= Italian Numismatic Society =

Italian cultural association

The Italian Numismatic Society (Società numismatica italiana) is an Italian cultural association for the study of numismatics and for the promotion and spread of studies "relating to coins, tesserae, coin weights, medals and seals". Based in Milan, its members have included the most notable Italian numismatics scholars and collectors such as Serafino Ricci, one the first academics to teach the subject. Philip Grierson, Carlo Maria Cipolla, Francesco Panvini Rosati, Laura Breglia, Maria Radnoti-Alföldi and Michael Crawford have all also been members. It publishes the 'Rivista italiana di numismatica e scienze affini', the oldest Italian review on numismatics, as well as the 'Collana di numismatica e scienze affini'.

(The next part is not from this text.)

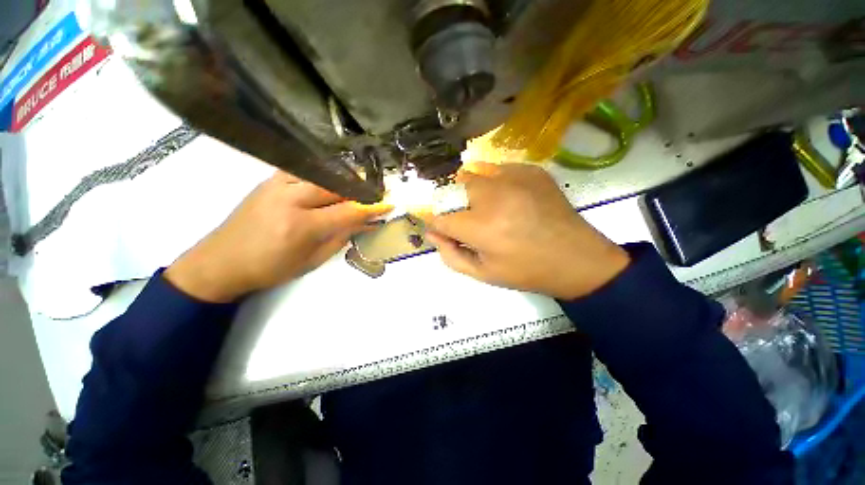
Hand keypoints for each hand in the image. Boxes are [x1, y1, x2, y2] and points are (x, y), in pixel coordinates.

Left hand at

It was founded in 1892 in the post-unification intellectual climate, fulfilling a wish first expressed in the first issue of the 'Rivista italiana di numismatica' in 1888 by Solone Ambrosoli, Vergano the elder and the brothers Francesco and Ercole Gnecchi "to found an Italian Society for Numismatics like those which flourish in other nations". The Society's founder members included the future Vittorio Emanuele III, deeply interested in numismatics, who became its honorary president in 1897.